正直、葉月以外の女子はほとんど目に入っていないので、こっちの名前はうろ覚えだ。

彼女たちの視線はチラチラと廊下の方に向けられるから、恐らく場所を変えたいのだろう。

ふっ、見たか葉月、俺にもモテ期が訪れたぞ! とでも言いたいところだが、葉月はいないし、そもそもが告白イベントなどでは無さそうだ。

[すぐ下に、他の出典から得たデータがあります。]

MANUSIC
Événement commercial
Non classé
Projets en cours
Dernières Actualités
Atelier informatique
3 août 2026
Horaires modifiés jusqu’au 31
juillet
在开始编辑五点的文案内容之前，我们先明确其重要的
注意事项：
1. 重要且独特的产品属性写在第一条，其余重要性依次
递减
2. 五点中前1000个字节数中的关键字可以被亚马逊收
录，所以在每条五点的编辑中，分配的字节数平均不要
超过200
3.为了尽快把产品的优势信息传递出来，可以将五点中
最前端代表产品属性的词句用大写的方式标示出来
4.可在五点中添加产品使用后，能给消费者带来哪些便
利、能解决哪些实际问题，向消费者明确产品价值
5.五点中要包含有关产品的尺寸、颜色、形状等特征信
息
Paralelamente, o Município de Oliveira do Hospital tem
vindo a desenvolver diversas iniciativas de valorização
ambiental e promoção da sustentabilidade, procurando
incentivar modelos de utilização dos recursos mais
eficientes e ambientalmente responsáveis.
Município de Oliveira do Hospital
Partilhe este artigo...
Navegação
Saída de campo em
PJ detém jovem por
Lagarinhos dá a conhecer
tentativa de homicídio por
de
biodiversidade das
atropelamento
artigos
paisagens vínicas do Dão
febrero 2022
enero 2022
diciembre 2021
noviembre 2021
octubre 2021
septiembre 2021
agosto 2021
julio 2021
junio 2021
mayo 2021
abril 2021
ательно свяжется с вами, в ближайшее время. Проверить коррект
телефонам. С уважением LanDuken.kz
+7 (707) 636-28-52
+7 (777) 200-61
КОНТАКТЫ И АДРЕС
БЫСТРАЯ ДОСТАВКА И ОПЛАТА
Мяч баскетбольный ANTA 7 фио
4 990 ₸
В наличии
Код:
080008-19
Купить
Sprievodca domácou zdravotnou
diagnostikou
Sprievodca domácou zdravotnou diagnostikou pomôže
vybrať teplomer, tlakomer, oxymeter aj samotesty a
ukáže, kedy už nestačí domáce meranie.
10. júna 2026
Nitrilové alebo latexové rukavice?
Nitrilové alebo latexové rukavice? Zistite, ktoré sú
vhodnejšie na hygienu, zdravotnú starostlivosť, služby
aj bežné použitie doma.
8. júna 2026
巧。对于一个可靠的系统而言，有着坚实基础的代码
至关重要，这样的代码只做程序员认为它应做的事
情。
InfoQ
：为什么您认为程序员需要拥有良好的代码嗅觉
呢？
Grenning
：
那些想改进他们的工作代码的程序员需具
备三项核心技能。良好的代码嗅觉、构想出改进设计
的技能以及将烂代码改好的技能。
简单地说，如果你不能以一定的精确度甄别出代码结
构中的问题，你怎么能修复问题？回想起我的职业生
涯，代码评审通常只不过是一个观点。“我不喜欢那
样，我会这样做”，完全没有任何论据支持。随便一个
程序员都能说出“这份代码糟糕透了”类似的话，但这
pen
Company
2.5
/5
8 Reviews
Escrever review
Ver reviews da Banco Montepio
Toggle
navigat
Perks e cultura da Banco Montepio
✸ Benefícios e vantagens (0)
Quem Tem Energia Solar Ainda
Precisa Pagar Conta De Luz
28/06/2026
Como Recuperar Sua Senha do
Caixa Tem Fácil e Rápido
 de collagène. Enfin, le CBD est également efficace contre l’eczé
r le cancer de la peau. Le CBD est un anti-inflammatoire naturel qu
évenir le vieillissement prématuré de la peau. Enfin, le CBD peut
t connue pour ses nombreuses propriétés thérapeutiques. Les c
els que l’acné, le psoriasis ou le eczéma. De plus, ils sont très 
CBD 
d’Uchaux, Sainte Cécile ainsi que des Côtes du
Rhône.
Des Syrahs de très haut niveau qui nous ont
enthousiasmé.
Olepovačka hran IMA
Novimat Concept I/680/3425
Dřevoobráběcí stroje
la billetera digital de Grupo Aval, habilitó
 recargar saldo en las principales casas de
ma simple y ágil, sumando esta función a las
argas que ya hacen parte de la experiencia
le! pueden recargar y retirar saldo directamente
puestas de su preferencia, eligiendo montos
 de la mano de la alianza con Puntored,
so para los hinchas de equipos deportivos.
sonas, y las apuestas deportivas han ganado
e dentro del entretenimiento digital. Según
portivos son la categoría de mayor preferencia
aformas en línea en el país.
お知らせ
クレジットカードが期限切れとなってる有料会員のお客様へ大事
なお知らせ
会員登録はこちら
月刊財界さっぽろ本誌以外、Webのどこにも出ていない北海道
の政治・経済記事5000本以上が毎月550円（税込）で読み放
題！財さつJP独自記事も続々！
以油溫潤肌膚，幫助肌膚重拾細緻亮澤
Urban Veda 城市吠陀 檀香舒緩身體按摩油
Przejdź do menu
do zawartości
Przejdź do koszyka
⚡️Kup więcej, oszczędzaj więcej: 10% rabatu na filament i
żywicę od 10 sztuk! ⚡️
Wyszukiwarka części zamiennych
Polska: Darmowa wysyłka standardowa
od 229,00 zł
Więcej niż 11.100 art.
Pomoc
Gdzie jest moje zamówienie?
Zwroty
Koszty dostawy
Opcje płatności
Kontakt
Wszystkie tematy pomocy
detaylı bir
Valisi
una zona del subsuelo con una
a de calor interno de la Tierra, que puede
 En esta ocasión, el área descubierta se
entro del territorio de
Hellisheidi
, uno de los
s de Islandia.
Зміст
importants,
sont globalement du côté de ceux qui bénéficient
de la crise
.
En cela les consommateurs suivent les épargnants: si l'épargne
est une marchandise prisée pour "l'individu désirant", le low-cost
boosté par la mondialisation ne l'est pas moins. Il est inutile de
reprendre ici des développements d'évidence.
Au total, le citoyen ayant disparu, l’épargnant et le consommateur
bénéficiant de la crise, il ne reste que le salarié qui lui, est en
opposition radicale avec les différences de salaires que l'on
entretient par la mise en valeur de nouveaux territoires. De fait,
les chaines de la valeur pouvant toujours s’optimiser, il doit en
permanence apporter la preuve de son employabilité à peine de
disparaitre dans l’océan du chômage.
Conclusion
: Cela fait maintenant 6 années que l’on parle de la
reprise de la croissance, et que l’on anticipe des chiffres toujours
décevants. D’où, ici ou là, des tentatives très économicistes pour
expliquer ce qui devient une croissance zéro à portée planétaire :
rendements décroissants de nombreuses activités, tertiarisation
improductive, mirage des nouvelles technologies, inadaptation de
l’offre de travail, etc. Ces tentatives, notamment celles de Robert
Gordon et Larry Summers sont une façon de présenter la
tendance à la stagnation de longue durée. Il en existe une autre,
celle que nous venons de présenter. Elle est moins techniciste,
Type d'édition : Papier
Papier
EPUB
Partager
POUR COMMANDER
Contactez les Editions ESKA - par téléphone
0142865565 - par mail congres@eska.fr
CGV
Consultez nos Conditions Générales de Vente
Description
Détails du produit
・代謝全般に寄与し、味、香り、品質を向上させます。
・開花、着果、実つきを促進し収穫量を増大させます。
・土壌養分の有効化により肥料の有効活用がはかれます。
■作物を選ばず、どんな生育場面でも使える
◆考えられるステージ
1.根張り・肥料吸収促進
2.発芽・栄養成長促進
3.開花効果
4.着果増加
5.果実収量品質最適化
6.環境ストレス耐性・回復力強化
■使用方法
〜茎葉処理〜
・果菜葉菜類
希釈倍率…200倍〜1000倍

どちらかといえば、今から言いにくいことを言うときの顔だ。

俺は席を立つ。

「廊下でいいか?」

二人はこくりとうなずく。

昼休みの廊下は、それなりに人が多いから、やはり告白などでは無いのだろう。

「えっと、そんなに緊張するほど言いにくいこと?」

廊下に出て窓際で二人と向き合ったものの、目を逸らされたりして話が始まらない。

よほど嫌なことを言われるのだろうか。

「えっと、日野君とはあまり話したこと無いから、ちょっとドキドキしちゃって……」

ちっこい方は人見知りが激しいようだ。

俺はぽっちゃりに目を向ける。

「清潔感ハンパ無いし、癒しオーラがヤバくて……」

……どうやら俺には、葉月のために費やした努力で清潔感という属性と、美澄の面倒をみてきたことでつちかわれた癒し属性が、いつの間にか備わっていたようだ。

「それで、あの、三島さんのことなんだけど……」

そういえば、ぽっちゃりの方は葉月の席に近かったな。

「葉月がどうかした?」

葉月だって、キャッ、などと言い合って、訳の判らないことで盛り上がる二人。

やっぱ日野君ヤバい、執事? 執事が似合うよね、などと言い合って、話が進まない。

葉月お嬢様、和真、なんて呼び合ったりして? ヤバい、それヤバい!

……いつまで続くんだろう?

ひざをついて手の甲にキスしちゃったりして? ヤバい、それハマる!

描く? それ描いちゃう? 決まりっしょ! 売れるっしょ!

「……あの」

「あ、ゴメン、何の話だっけ?」

知らねーよ!

「あ、そうだ、三島さんのことなんだけど」

「ああ」

「私、彼女と同じ班なんだけど、どうにもコミュニケーションが取り辛くて」

それはまあ判る。

しかもさっきまでの二人のノリを見てたら、葉月とは絶対に相容れないものを感じる。

ああ、でも、こんな風にはしゃぐ葉月も見てみたいなぁ。

「それで、担任の先生とも相談したんだけど、前原さんと三島さん、席を交換したらどうかってことになって」

何それ、嬉しい。

「先生は、日野君と三島さんとも相談しなさいって言ってたんだけど、日野君から三島さんに訊いてもらえないかな?」

「いや、訊くまでもなく決定でいい」

凄い、言い切っちゃったよ! もしかして意外と俺様!? ヤバい、それヤバい!

また始まった……。

葉月、俺の言うとおりにしろ、キタコレ! こっちで行く? 行っちゃう?

「とにかく、明日からそれでいいから」

付き合い切れないので、俺はそれだけ言って教室に戻る。

でも、葉月に嫌な顔されたらどうしよう……。